盘古·skill
PassAudited by ClawScan on May 3, 2026.
Overview
This instruction-only skill looks coherent and non-malicious, but it can read and distill your knowledge-base content into reusable skill files, so review the scope and output carefully.
This skill appears safe to install as an instruction-only workflow, but use it with intentional scope: choose a specific knowledge base, folder, or document; remove confidential, personal, or copyrighted material you should not share; and review all generated files before zipping, uploading, or installing the resulting Skill.
Findings (3)
Artifact-based informational review of SKILL.md, metadata, install specs, static scan signals, and capability signals. ClawScan does not execute the skill or run runtime probes.
Private notes, proprietary documents, or prior-chat details could be summarized into generated Skill files that may later be reused, zipped, uploaded, or shared.
The skill may process an entire knowledge base or prior conversation and turn that material into persistent Skill content; this is central to its purpose but can carry private or prompt-like content into future reuse.
读取策略:- 完整蒸馏:读取知识库所有文件和文件夹结构 ... - 任务蒸馏:分析对话历史,提取完整工作流
Use a clearly bounded source, exclude secrets and personal data, and review the generated SKILL.md, references, assets, and examples before installing or sharing them.

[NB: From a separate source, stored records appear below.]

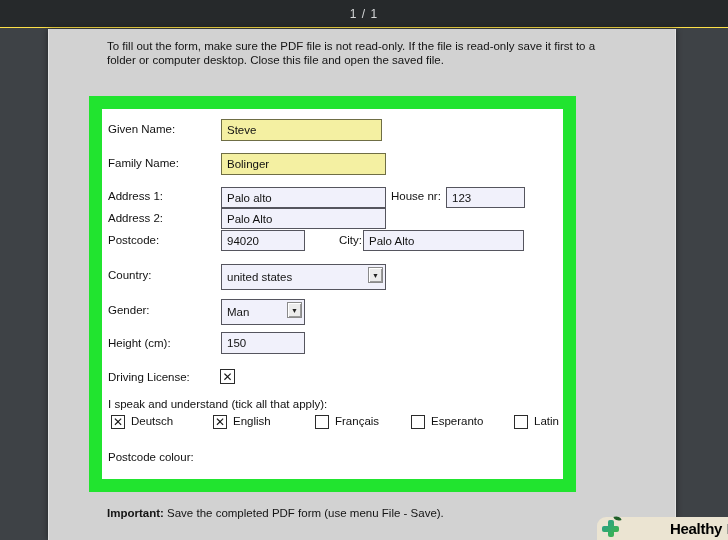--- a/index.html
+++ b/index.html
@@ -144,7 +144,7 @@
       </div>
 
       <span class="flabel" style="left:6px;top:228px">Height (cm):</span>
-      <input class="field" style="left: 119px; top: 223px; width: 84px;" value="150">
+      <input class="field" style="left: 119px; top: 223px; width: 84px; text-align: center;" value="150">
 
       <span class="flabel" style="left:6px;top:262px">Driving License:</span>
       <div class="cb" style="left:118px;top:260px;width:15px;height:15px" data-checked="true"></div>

The agent may create or modify files in the chosen Skill directory as part of normal use.
The instructions direct the agent to create a Skill directory and write files after confirmation. That is purpose-aligned, but it is still local/project file mutation.
Phase 1.5: 创建 Skill 目录 ... 收到确认后立即执行 ... 所有参考文件必须存在 skill 目录内部
Confirm the output path, keep backups for existing Skills, and inspect file diffs before registering or installing the generated Skill.

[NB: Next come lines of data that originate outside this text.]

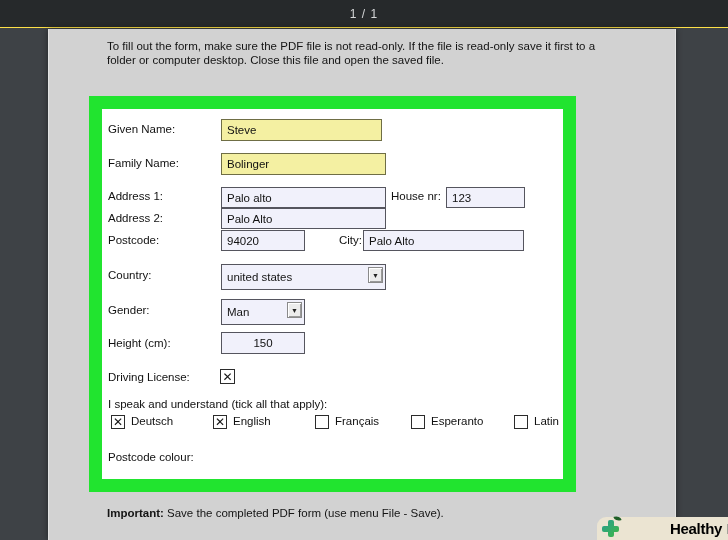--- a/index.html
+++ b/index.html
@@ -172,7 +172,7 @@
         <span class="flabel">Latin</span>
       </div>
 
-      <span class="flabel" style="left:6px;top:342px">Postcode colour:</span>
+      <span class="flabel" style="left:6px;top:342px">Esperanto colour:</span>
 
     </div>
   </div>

Any referenced knowledge base that the agent can access may be used as source material for the generated Skill.
The skill relies on the user agent's existing access to an IMA knowledge base. No credentials or tokens are requested, and this access is expected for the stated purpose.
本技能自动读取 IMA 知识库内容并蒸馏 ... 知识库必须可访问 — 使用 `@知识库名称` 引用
Reference only knowledge bases you own or are authorized to process, and avoid granting broader workspace access than needed.